Are you using your heap for Graphs? It almost sounds like (because of your need to insert/delete/relocate from not the root) that the heap may not be the structure that will benefit you the most, for what you are trying to do. Is there a reason you have chosen heap and not something else, just curious?
> a) I know when it comes to updating/deleting in a Heap, a Fibonacci Heap is supposedly much better, but my first implementation wasn't a success on test runs (slightly slower and massive memory usage compared to Binary Heaps).

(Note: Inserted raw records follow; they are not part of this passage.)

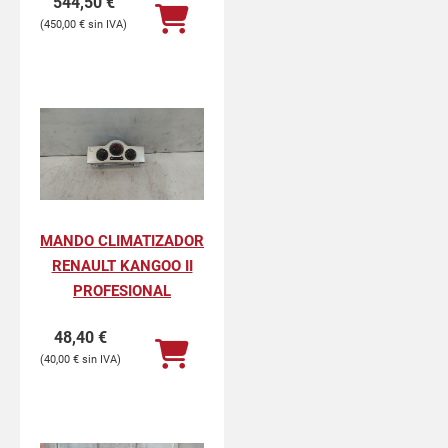
544,50
€
450,00
€
MANDO CLIMATIZADOR
RENAULT KANGOO II
PROFESIONAL
48,40
€
40,00
€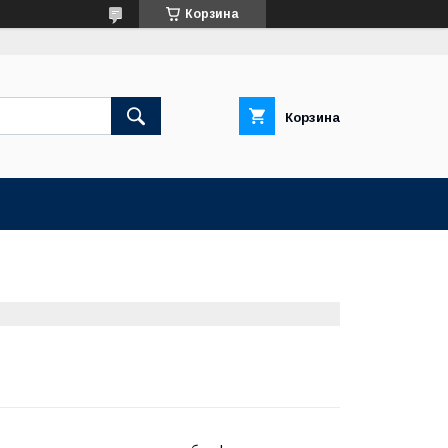
Корзина
Корзина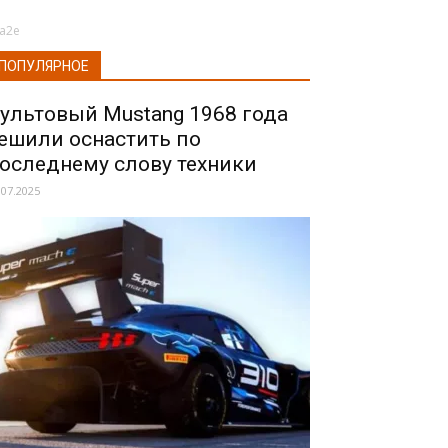
a2e
ПОПУЛЯРНОЕ
ультовый Mustang 1968 года
ешили оснастить по
оследнему слову техники
.07.2025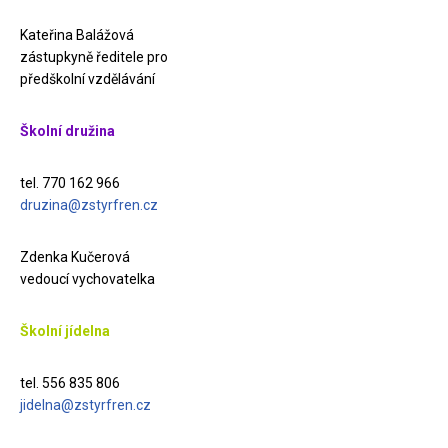
Kateřina Balážová
zástupkyně ředitele pro
předškolní vzdělávání
Školní družina
tel. 770 162 966
druzina@zstyrfren.cz
Zdenka Kučerová
vedoucí vychovatelka
Školní jídelna
tel. 556 835 806
jidelna@zstyrfren.cz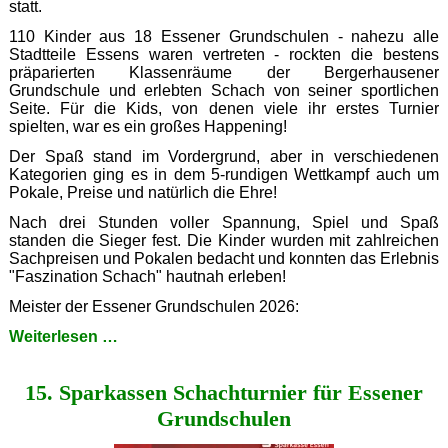
statt.
110 Kinder aus 18 Essener Grundschulen - nahezu alle
Stadtteile Essens waren vertreten - rockten die bestens
präparierten Klassenräume der Bergerhausener
Grundschule und erlebten Schach von seiner sportlichen
Seite. Für die Kids, von denen viele ihr erstes Turnier
spielten, war es ein großes Happening!
Der Spaß stand im Vordergrund, aber in verschiedenen
Kategorien ging es in dem 5-rundigen Wettkampf auch um
Pokale, Preise und natürlich die Ehre!
Nach drei Stunden voller Spannung, Spiel und Spaß
standen die Sieger fest. Die Kinder wurden mit zahlreichen
Sachpreisen und Pokalen bedacht und konnten das Erlebnis
"Faszination Schach" hautnah erleben!
Meister der Essener Grundschulen 2026:
15.
Weiterlesen …
Sparkassen
Grundschulturnier
15. Sparkassen Schachturnier für Essener
Grundschulen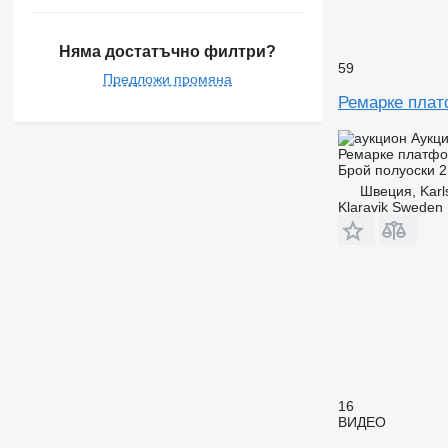
Няма достатъчно филтри?
59
Предложи промяна
Ремарке пла
Аукц
Ремарке платф
Брой полуоски
2
Швеция, Karl
Klaravik Sweden
16
ВИДЕО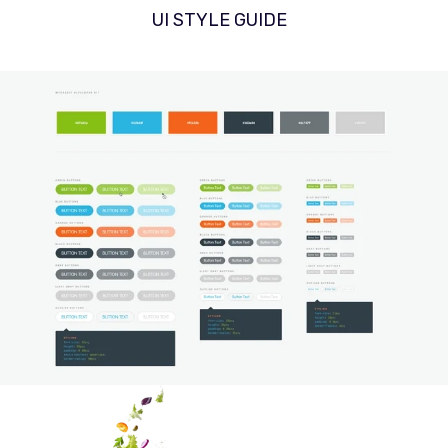
UI STYLE GUIDE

That has also been my general experience - A Fibonacci Heap is faster only if N is really large.
> b) Deleting in a Binary Heap isn't really documented anywhere. My method is to simply swap the last item into the emptied spot, and then check if it has to be up- or downshifted
Yes. Worst case O(log N).
c) Is there are a more efficient way of updating a Heap element, as in a generalized decreaseKey that could go either way? Or would I be better off doing delete->insert (given that delete works)?
It can be done similar to 'My method is to simply swap the last item into the emptied spot, and then check if it has to be up- or downshifted'. Instead, update the element and then check if it has to be up- or downshifted. http://cplusplus.com/forum/general/68395/#msg364944
> The benefit would be saving space (the Heap is much smaller than the Matrix), at the cost of increased Swapping costs (copying two ints vs coping a single pointer).
I guess an extra swap of an int log N times shoudn't be noticeably slower.
@JLBorges:
a) I found a Fib Heap to be slower for any number of N (that is: the performance gap between the Binary heap and Fib heap increased slowly with size of N). The thing is, Fibonacci Heaps strongly reduce the amount of comparisons required for all operations. However, in many cases (like mine), you're just comparing two integers, which is very cheap compared to the overhead caused by the pointer arithmetic and terrible cache behaviour in Fib heaps.
(It could be that my implementation wasn't perfect, but I found more reports that confirmed my results than the opposite.)
b) That's what I thought. Curious that nobody mentioned this on any of the Stackoverflow topics I found on random deletes.
c) Yeah, if the answer to b) was "Yes, it's correct", then I figured this would work here as well. Thanks for the confirmation!
@clanmjc:
Yes. That's the odd thing on all Data Structure papers: all of them boast on "See! Operation X in O(1)!", but they all assume that the input (often an element that could be anywhere in the Heap) is already given. Since there is no way to search for a particular item in the Heap, you need some other way of knowing which is where. I use the two-way link:
When performing operations on the heap (generally extractMin()), I can quickly find the Element it relates to (through pointer, or in this case (i, j) index pair). This saves me the trouble of keeping satellite data in the Heap (as it would slow down copying, which is done a lot).
When performing operations on the matrix (generally an updateValue()), I can quickly see where it is in the Heap (through pointer or position int) and call the necessary function (shift-up, shift-down, delete, etc). In case of an Insert, I can easily make a new Heap element, as I know the Element it relates to (in case of pointer) or its indeces, since I'm travelling through the matrix.
If you have a suggestion for other Data Structures to support this need, I'd welcome the advise. All I need is:
-Access to the best item.
-A way to add, update and delete items.
If it matters: changes are expected to much more frequent than extractMin().
Also, something I'm struggling with in case of (Binary) Heaps: Sometimes it's necessary to skip a few items (unknown number). Since (Binary) Heaps only keep track of the best item, this means I have no choice but to extractMin() until a condition is met, and then reinsert all the previous ones. Since all of these are the top N items, reinserting costs a guaranteed log(n) operations. I'm wondering if there's a smarter way?